++++ Task material ++++

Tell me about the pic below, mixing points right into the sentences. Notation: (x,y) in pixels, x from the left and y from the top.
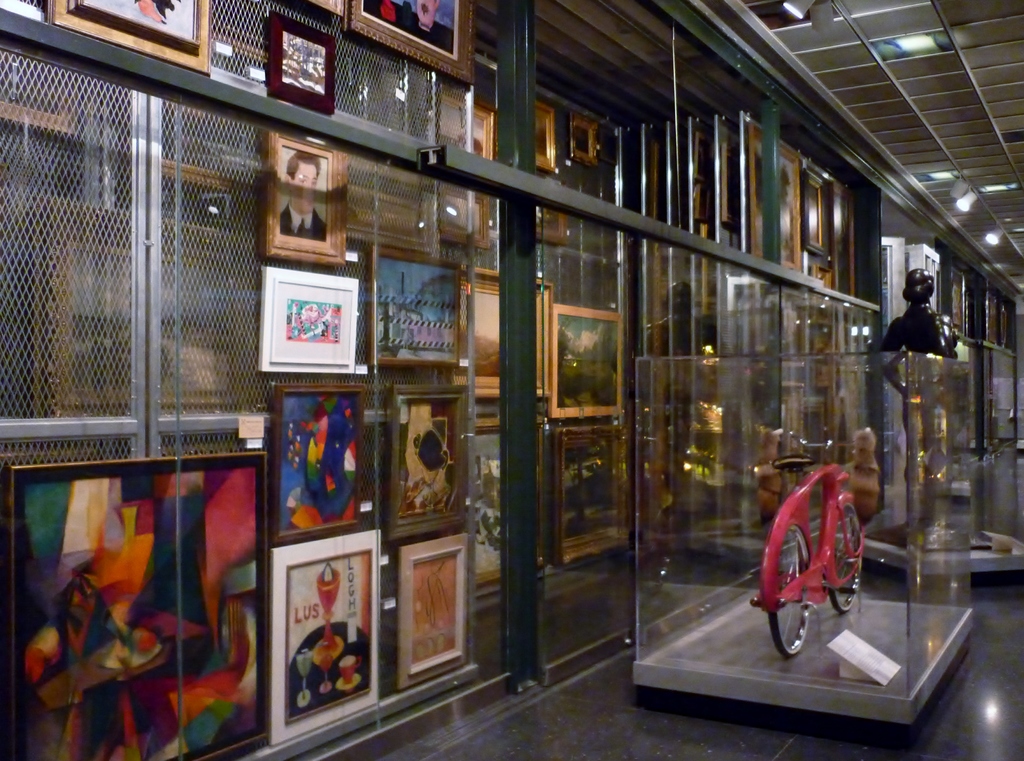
In this image we can see a cycle (811,554) inside a museum (748,474), behind the cycle (787,466), there are a few wooden photo frames (289,220) hanged on the metal wall (245,292).
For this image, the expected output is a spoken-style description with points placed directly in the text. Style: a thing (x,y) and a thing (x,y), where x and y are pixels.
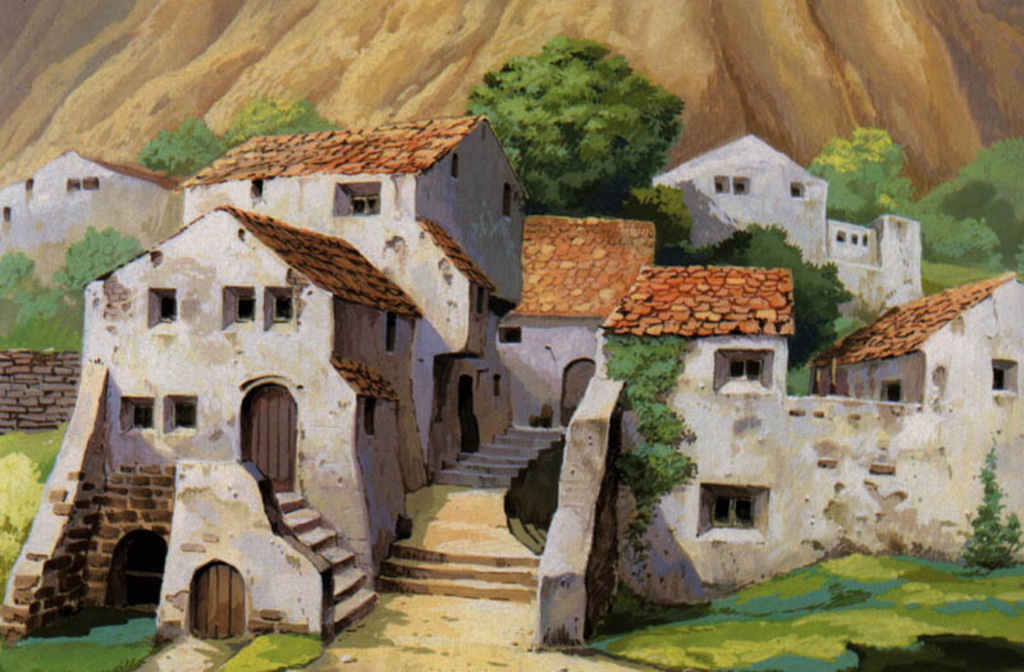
The picture is a painting. In this picture there are trees (622,212) and buildings (424,212). At the top (304,56) it is hill (156,85). At the bottom (615,616) there is grass (762,647).
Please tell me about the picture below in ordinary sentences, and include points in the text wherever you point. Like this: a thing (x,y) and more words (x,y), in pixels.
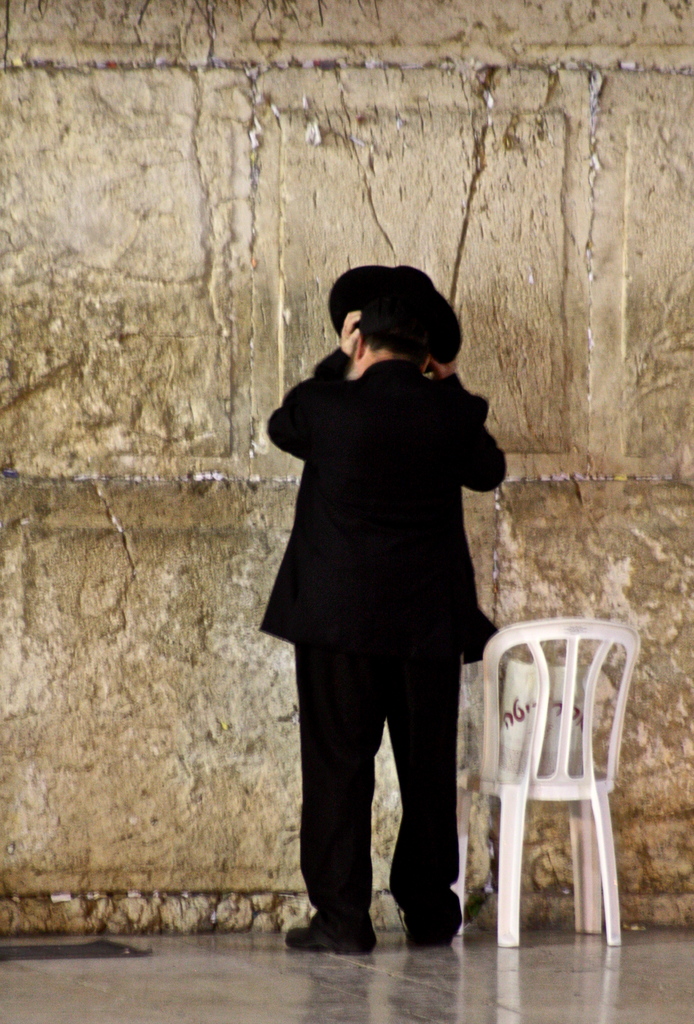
In the image there is a man (415,496) stood in the middle (320,560) wearing black dress (347,519), black hat (389,293). beside him there is a chair (511,796), in front of him there is a wall (478,227).
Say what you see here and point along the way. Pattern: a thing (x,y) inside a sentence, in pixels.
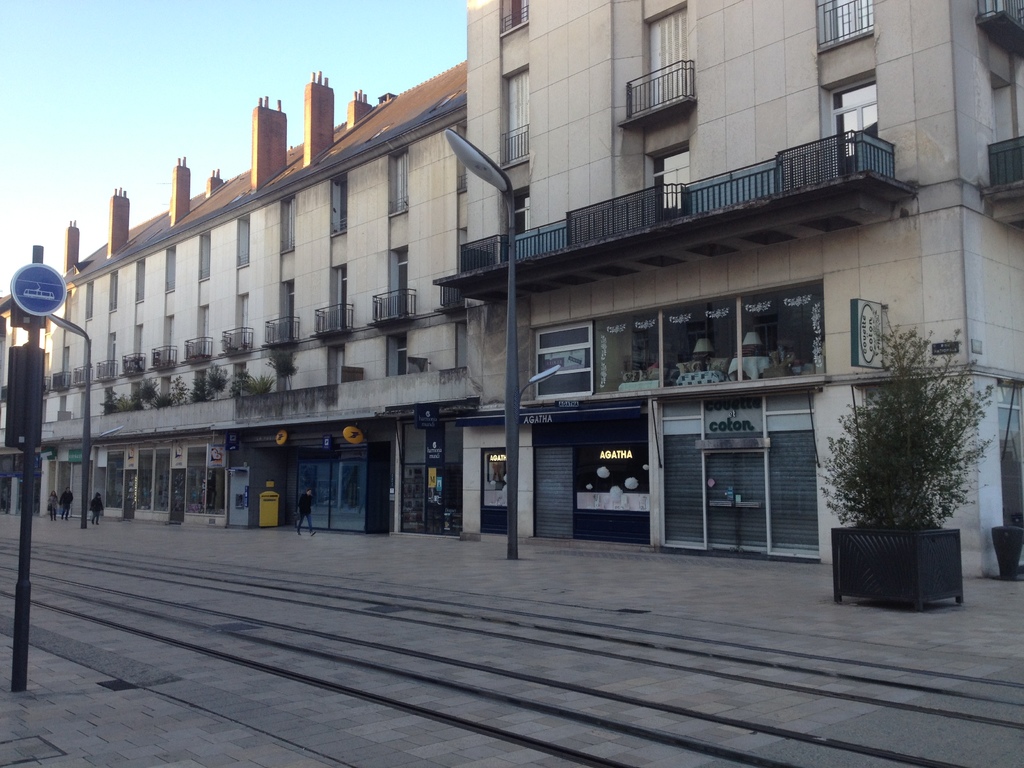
In the center of the image (482,333) there are buildings (498,315) and we can see poles (84,513). On the left (29,268) there is a sign board (44,279). At the bottom (386,697) there are tracks (568,686) and we can see plants (881,463). In the background (230,127) there is sky (142,75).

++++

Problem description: Pictures aside, reproduce every record exactly as it stands.

Task solution:
Tell me about the pic below, mixing points right into the sentences. Notation: (x,y) in pixels, x from the left and y from the top.
In this image we can see a cycle (811,554) inside a museum (748,474), behind the cycle (787,466), there are a few wooden photo frames (289,220) hanged on the metal wall (245,292).
For this image, the expected output is a spoken-style description with points placed directly in the text. Style: a thing (x,y) and a thing (x,y), where x and y are pixels.
The picture is a painting. In this picture there are trees (622,212) and buildings (424,212). At the top (304,56) it is hill (156,85). At the bottom (615,616) there is grass (762,647).
Please tell me about the picture below in ordinary sentences, and include points in the text wherever you point. Like this: a thing (x,y) and more words (x,y), in pixels.
In the image there is a man (415,496) stood in the middle (320,560) wearing black dress (347,519), black hat (389,293). beside him there is a chair (511,796), in front of him there is a wall (478,227).
Say what you see here and point along the way. Pattern: a thing (x,y) inside a sentence, in pixels.
In the center of the image (482,333) there are buildings (498,315) and we can see poles (84,513). On the left (29,268) there is a sign board (44,279). At the bottom (386,697) there are tracks (568,686) and we can see plants (881,463). In the background (230,127) there is sky (142,75).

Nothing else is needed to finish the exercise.